EXERCISE GOAL:
Collect every line in the listing below that includes the string "skCircle", and copy each one out. Case counts.

Saved entries
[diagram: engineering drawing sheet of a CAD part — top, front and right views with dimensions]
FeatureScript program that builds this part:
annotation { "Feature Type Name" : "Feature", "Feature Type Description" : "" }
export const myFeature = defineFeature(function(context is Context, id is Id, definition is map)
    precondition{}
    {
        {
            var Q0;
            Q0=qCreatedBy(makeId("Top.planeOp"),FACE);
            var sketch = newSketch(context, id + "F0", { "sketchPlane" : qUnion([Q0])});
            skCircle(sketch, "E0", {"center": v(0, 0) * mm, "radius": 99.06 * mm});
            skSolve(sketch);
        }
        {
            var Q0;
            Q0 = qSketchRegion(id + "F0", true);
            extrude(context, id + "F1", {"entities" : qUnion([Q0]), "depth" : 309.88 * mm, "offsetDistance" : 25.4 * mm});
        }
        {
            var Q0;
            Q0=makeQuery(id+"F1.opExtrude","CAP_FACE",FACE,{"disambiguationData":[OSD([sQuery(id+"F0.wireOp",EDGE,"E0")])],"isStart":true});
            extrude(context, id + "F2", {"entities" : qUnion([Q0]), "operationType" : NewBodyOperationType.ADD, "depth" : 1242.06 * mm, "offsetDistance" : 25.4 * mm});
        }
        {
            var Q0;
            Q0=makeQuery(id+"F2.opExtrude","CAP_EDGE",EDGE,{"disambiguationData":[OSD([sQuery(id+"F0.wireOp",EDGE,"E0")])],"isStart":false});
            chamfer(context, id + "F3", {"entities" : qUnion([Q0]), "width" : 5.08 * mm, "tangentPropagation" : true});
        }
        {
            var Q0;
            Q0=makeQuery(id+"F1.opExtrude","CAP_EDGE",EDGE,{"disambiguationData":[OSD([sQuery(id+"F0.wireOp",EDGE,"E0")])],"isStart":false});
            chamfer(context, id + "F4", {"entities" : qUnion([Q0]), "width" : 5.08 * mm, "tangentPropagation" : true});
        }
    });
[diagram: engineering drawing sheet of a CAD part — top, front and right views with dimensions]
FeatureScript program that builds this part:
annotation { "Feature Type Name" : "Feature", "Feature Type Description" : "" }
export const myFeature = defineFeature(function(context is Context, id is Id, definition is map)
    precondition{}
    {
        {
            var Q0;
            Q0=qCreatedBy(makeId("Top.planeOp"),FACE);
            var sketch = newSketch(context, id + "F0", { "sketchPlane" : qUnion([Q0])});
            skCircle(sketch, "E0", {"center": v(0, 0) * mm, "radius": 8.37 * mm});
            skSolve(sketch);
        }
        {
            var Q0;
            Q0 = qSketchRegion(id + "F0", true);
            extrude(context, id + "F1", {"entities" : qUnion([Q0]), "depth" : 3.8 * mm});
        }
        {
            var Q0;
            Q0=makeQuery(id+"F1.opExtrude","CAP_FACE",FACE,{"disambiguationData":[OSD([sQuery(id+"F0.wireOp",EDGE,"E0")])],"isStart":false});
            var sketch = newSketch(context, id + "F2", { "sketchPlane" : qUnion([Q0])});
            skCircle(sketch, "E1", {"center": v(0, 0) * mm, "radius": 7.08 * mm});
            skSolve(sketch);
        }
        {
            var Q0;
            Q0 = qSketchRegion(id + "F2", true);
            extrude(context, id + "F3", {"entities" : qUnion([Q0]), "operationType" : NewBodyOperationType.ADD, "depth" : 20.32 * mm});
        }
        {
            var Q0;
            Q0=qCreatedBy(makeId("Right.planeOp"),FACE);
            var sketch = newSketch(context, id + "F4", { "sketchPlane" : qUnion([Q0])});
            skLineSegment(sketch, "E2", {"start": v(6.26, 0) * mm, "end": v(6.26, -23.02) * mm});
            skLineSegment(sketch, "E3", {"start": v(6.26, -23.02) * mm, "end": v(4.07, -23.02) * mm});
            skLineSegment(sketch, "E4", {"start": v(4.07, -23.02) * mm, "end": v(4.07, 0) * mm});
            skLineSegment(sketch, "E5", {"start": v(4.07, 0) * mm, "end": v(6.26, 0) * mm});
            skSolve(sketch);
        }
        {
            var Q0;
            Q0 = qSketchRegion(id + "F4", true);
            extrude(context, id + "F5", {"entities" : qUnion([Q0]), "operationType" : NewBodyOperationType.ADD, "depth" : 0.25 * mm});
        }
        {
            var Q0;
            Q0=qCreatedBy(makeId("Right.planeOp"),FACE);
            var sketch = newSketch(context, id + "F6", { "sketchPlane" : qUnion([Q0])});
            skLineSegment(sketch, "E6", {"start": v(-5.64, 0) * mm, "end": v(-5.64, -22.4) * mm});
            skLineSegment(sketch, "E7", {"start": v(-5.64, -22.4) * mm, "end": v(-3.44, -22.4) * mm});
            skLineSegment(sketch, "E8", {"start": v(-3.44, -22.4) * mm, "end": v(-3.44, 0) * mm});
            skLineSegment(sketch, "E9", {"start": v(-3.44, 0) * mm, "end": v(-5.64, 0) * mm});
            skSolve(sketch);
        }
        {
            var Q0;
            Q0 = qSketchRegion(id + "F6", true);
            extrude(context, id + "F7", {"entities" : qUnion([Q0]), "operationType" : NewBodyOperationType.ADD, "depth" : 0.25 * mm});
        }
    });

EXPECTED ANSWER:
            skCircle(sketch, "E0", {"center": v(0, 0) * mm, "radius": 99.06 * mm});
            skCircle(sketch, "E0", {"center": v(0, 0) * mm, "radius": 8.37 * mm});
            skCircle(sketch, "E1", {"center": v(0, 0) * mm, "radius": 7.08 * mm});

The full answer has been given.